### TEXT TO READ
- - - - - - -
Question

NCERT Solutions Class 12 Maths Chapter 2 Inverse Trigonometric Functions has solutions of important concepts, intext questions, and exercise questions and back of the chapter questions solutions. This NCERT solution is prepared by an expert on the subject matter. Our NCERT Solutions Class 12 covered all the important topics in detail.

• Trigonometric Functions – the trigonometric functions are also defined as circular functions which can be used to derive the functions of any given angle of the triangle. This implies that the relationship between the sides of a triangle with the angle of the triangle is calculated by these trigonometric functions. All the basic functions of trigonometric are sine, cosine, tangent, cotangent, secant, and cosecant functions. There are various trigonometric functions and formulas which can be used to identify the relation of the functions with the help of angles of the triangle. It can also be represented with a table of ratios of some particular degrees. We can solve various trigonometric questions with the help of this table.
• Inverse Trigonometric Functions – the inverse trigonometric function is defined as the inverse of all basic trigonometric functions. The inverse trigonometric functions are also termed the arcus functions, antitrigonometric functions, or cyclometric functions. The main use of these trigonometric functions is to get the angle of any ratio. There are various uses of inverse trigonometric functions in the fields of navigation, engineering, physics, and geometry for various other purposes. There are six types of inverse trigonometric functions Arcsine, arccosine, arctangent, arcsecant, and arccosecant.
• Basic Concepts – the basic inverse trigonometric functions are defined by the sine, cosine, tangent, cotangent, secant, and cosecant functions. The basic trigonometric functions can be defined as cyclometric functions, antitrigonometric functions, arcus functions, etc.
- - - - - - -
### PROVIDED DATA
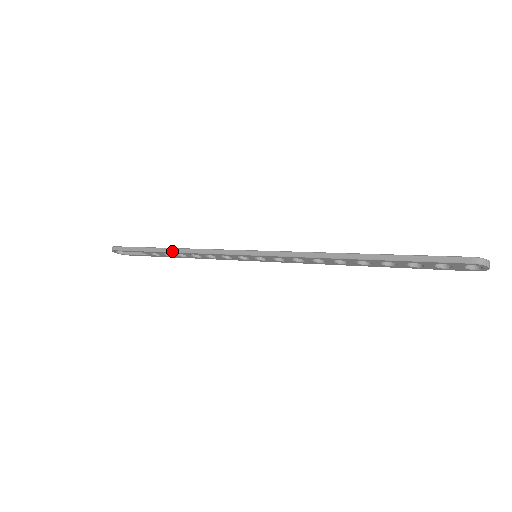
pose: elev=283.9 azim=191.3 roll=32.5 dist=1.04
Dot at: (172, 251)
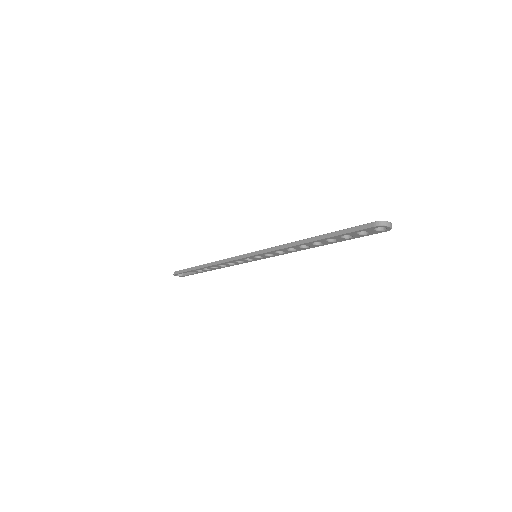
- - - - - - -
### COMPLETE THE FOLLOWING
1) In the text on inverse trigonometric functions, rewrite the paragraph beginning "Trigonometric Functions – the trigonometric functions are also defined" as a short bulleted list that keeps its main facts.
2) List every field that the text on inverse trigonometric functions names as a place where inverse trigonometric functions are used.
3) Reproduce the passage of the text on inverse trigonometric functions starting with "NCERT Solutions Class 12 Maths" and going on through "topics in detail.".

### THE ANSWERS
1)
- Trigonometric functions are also called circular functions. They can be used to derive the functions of any angle of a triangle.
- They relate the sides of a triangle to its angles.
- The basic functions are sine, cosine, tangent, cotangent, secant, and cosecant.
- Various functions and formulas identify how the functions relate through the angles of the triangle.
- The functions can be shown as a table of ratios for particular degrees, and this table helps solve trigonometric questions.

2)
- Navigation
- Engineering
- Physics
- Geometry

3)
NCERT Solutions Class 12 Maths Chapter 2 Inverse Trigonometric Functions has solutions of important concepts, intext questions, and exercise questions and back of the chapter questions solutions. This NCERT solution is prepared by an expert on the subject matter. Our NCERT Solutions Class 12 covered all the important topics in detail.